Lecrae spoke on the first day of the conference about engaging with culture rather than segregating from it, giving anecdotes about his experience as a Christian rapper in the morally corrupt rap music scene. He encouraged attendees to stop seeing a divide between sacred Christian culture and the secular world and to get in the thick of it instead, for culture’s sake.

“We need to paint a radically different picture of what it looks like when God gets a hold of us,” Lecrae said.

These words resonated with Songer. She recently got a job as a waitress in a restaurant but has been assigned to the bar area. Serving alcohol to customers made her uncomfortable, as she felt like she was enabling them to get drunk, but Lecrae’s talk helped change this mindset.

“I realized I was totally creating the whole sacred-secular divide.

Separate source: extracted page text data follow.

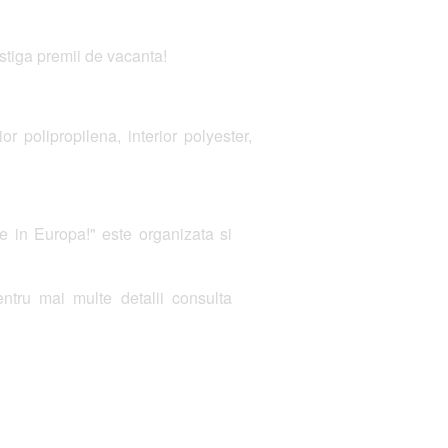
stiga premii de vacanta!
 polipropilena, interior polyester,
 in Europa!" este organizata si
ntru mai multe detalii consulta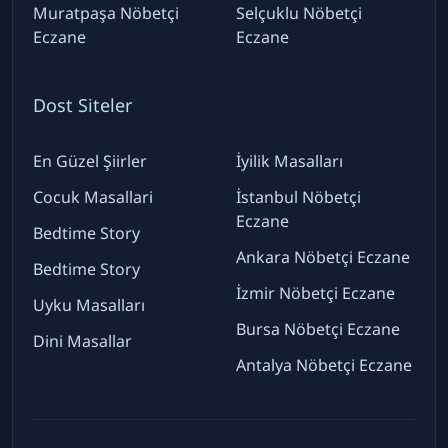
Muratpaşa Nöbetçi
Selçuklu Nöbetçi
Eczane
Eczane
Dost Siteler
En Güzel Şiirler
İyilik Masalları
Cocuk Masallari
İstanbul Nöbetçi
Eczane
Bedtime Story
Ankara Nöbetçi Eczane
Bedtime Story
İzmir Nöbetçi Eczane
Uyku Masalları
Bursa Nöbetçi Eczane
Dini Masallar
Antalya Nöbetçi Eczane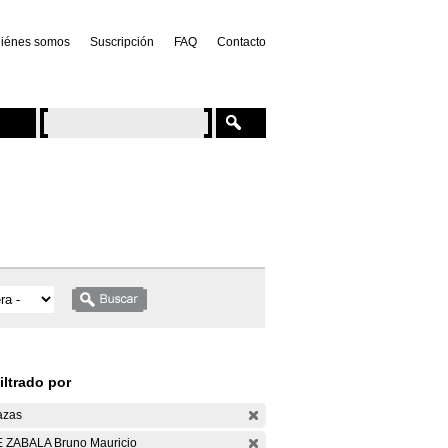
iénes somos
Suscripción
FAQ
Contacto
iltrado por
azas
 ZABALA Bruno Mauricio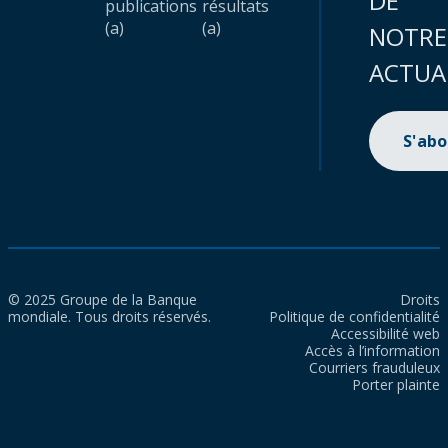
DE
publications
résultats
(a)
(a)
NOTRE
ACTUA
S'ab
© 2025 Groupe de la Banque
Droits
mondiale. Tous droits réservés.
Politique de confidentialité
Accessibilité web
Accès à l’information
Courriers frauduleux
Porter plainte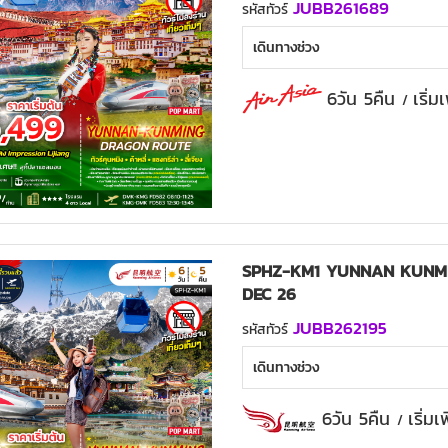
JUBB261689
รหัสทัวร์
เดินทางช่วง
6วัน 5คืน
เริ่
/
SPHZ-KM1 YUNNAN KUNMI
DEC 26
JUBB262195
รหัสทัวร์
เดินทางช่วง
6วัน 5คืน
เริ่ม
/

That doesn’t show anyone in the restaurant Jesus. How selfish and haughty of me to think I’m too good for the bar. I’m so glad that I heard that,” Songer said.

Future pastors trained and equipped 

The conference also spoke to those who are seeking full-time ministry. Jack Franicevich, a sophomore business major, heard about the conference via Facebook and said that he blindly bought a ticket without knowing much about it beyond reading the Resurgence blog. He is hoping to become a pastor and and found the principles introduced at the conference to be thought-provoking.

“The theme that I’m seeing over and over here is that people are getting the opportunity to do something that they love or are passionate about and see fruit from that,” he said. “That’s the thing running in my head: ‘What if you could inspire your church so much to let people with talents shine, show them how what they’re doing is affecting things for the good?’”

Also at the conference was Biola alumnus Kevin Zimmerman (‘12), who wanted to gain wisdom to aid him in his role as junior high director at High Desert Church in Victorville. He said that the speaker who impacted him the most from the first day was Greg Laurie, who spoke about the importance of preaching Jesus and keeping the gospel central to all sermons.

“In the church, [the gospel] is so easy to lose sight of. I don’t think people lose sight of that intentionally, but ultimately, people get so caught up in programming to meet the congregation’s needs,” Zimmerman said. “I think the biggest thing I’m going to take away from this is just remember Jesus, remember grace, remember the cross.”